A host-parasitoid model is presented which is intermediate in complexity between the Nicholson-Bayley model (in which the parasitoids search independently randomly in a homogeneous environment) and complicated models for incorporating environmental patchiness (in which the overall distribution of parasitoid attacks is derived from detailed assumptions about their searching behavior and about the spatial distribution of the hosts). The model assumes the overall distribution of parasitoid attacks per host to be of negative binomal form. There are consequently 3 biological parameters: 2 are the usual parasitoid area of discovery, a, and the host rate of increase, F. The 3rd is the negative binomial clumping parameter, k. Such intermediate-level models are useful in sorting out ideas in the related disciplines of epidemiology and parasitology. Empirical and theoretical arguments for using the negative binomial to give a phenomenological description of the essential consequences of spatial patchiness in models are surveyed. A biological interpretation of the parameter k in host parasitoid models is offered.
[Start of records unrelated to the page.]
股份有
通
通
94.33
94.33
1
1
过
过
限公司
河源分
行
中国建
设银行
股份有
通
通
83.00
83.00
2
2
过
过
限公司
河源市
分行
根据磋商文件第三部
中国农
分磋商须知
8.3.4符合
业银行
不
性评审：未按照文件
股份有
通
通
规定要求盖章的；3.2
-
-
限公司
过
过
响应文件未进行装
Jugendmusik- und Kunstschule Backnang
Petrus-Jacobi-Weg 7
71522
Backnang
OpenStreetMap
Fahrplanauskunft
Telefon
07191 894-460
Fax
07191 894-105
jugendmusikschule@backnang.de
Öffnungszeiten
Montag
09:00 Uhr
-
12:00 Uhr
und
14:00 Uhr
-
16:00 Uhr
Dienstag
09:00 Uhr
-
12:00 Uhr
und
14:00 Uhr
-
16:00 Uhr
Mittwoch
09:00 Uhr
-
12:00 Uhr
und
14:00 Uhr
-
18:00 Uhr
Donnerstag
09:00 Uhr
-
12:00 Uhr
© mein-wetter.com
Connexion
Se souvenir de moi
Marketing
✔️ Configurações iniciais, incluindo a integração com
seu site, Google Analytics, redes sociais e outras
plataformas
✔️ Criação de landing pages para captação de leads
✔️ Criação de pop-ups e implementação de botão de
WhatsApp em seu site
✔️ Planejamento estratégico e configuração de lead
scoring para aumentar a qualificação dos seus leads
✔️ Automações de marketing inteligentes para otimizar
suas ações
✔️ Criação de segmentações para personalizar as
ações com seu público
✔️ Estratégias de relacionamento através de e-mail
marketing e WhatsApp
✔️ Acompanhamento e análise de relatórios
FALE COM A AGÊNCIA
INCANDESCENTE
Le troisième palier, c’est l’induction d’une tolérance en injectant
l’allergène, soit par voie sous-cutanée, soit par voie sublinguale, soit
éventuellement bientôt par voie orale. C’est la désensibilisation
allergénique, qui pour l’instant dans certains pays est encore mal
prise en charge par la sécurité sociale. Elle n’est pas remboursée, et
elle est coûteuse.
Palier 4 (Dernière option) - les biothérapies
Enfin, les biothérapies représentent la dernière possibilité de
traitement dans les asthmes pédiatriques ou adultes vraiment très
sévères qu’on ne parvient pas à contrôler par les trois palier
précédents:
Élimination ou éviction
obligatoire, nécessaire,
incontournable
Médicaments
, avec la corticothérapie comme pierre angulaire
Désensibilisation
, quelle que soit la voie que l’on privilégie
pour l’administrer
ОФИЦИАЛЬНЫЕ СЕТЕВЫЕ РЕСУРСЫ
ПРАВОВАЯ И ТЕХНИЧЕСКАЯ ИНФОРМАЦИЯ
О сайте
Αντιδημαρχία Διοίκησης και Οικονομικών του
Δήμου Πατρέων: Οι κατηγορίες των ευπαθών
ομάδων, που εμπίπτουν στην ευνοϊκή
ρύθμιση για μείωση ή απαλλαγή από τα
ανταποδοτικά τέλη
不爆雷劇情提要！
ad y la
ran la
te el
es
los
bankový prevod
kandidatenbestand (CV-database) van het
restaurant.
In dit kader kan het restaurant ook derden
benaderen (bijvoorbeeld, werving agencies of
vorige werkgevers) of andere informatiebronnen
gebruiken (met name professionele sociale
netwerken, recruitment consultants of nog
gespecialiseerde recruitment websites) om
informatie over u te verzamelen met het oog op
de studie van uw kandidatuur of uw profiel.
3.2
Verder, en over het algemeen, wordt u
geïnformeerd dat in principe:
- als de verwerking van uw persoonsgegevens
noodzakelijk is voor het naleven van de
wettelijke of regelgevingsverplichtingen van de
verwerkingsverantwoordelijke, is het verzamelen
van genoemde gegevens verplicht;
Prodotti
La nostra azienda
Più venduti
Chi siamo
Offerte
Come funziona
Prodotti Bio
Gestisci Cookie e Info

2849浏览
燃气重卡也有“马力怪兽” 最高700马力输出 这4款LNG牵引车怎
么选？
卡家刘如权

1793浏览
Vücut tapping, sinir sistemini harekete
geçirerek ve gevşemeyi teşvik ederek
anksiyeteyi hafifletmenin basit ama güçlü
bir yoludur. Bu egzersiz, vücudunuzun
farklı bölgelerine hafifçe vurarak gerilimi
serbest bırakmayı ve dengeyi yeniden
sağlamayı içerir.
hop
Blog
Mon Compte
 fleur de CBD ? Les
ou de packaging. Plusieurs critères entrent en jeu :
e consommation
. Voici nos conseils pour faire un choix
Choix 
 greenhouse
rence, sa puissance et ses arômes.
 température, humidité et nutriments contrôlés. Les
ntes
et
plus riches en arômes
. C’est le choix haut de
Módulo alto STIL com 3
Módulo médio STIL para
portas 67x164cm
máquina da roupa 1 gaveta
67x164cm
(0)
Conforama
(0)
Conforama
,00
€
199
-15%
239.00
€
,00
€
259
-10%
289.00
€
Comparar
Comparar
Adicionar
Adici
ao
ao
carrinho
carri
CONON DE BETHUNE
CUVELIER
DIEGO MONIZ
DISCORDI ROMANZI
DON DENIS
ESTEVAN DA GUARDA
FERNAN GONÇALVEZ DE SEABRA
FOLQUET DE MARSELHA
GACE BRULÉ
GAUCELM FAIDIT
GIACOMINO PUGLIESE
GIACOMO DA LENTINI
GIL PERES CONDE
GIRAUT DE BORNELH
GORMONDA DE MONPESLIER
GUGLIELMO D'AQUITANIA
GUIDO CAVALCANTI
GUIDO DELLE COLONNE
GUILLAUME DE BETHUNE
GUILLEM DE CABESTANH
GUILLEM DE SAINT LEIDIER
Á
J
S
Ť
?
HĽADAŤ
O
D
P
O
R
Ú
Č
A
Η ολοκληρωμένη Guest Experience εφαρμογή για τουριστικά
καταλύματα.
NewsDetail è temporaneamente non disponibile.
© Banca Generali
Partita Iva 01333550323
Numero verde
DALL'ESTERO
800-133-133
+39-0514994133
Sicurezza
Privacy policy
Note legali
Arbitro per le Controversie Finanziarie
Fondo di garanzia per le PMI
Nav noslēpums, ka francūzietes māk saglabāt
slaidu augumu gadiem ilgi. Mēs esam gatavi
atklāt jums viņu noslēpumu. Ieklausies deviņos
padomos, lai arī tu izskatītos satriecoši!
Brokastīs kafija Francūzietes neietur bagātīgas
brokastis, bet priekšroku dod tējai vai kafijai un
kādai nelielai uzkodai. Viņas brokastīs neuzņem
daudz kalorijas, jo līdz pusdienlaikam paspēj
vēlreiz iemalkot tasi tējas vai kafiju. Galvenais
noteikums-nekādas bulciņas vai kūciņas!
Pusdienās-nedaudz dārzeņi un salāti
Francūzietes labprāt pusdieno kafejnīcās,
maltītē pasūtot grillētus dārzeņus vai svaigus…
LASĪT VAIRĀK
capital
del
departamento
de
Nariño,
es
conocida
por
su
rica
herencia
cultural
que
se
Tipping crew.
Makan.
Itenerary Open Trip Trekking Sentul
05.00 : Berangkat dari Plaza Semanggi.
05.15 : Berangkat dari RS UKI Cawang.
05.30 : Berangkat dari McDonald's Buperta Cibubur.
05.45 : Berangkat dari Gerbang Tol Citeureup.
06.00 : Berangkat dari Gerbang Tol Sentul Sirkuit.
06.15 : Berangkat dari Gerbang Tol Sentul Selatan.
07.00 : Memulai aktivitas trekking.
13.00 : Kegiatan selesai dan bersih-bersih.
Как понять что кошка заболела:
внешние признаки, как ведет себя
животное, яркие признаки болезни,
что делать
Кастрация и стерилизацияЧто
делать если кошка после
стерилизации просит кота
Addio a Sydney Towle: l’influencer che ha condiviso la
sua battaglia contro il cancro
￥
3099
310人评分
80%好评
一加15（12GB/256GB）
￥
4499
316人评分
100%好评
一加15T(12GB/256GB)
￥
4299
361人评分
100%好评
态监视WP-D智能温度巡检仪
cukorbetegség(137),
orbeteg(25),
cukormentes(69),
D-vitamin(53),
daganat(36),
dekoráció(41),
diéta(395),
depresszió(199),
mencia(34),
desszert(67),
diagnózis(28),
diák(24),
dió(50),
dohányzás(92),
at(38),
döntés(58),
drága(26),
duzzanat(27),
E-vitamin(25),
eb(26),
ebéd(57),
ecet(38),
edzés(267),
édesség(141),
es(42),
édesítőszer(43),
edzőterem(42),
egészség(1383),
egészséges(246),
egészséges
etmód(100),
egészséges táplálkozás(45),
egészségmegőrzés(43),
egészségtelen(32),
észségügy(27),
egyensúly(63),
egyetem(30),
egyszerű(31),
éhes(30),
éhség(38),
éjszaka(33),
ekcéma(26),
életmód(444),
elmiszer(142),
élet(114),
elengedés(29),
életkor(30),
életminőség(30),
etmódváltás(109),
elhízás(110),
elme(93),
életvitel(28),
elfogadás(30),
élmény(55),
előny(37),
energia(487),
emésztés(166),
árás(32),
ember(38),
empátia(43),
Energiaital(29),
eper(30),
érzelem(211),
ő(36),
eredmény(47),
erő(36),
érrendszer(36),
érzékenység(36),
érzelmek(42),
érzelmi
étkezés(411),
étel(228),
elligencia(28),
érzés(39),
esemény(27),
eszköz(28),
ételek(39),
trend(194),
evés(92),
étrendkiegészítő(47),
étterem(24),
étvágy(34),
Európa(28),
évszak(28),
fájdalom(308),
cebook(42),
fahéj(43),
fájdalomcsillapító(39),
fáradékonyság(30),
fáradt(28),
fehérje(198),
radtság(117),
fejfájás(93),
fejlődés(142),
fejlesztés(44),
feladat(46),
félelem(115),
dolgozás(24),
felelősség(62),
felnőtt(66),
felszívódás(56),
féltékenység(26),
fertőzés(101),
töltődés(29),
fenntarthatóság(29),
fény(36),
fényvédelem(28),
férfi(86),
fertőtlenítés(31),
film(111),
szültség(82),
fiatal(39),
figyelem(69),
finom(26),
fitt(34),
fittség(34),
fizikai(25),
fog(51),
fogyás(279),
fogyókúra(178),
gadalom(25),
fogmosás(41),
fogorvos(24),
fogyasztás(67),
If the parasitoids be distributed among patches according to some arbitrary distribution which has a coefficient of variation CVp, and if the parasitoid attack distribution within a patch be Poisson, then the ensuing compound distribution can be approximated by a negative binomial which will have the same variance as the exact distribution provided k is identified as k = (1/CVp)2. Expressions are obtained for the equilibrium values of host and parasitoid populations. These equilibria are stable if, and only if, k < 1; that is, provided there is sufficient clumping. The dynamical effects of parasitoid aggregation in some respects mimic those introduced by mutual interference among parasitoids. The appropriate coefficient of pseudo-interference is calculated.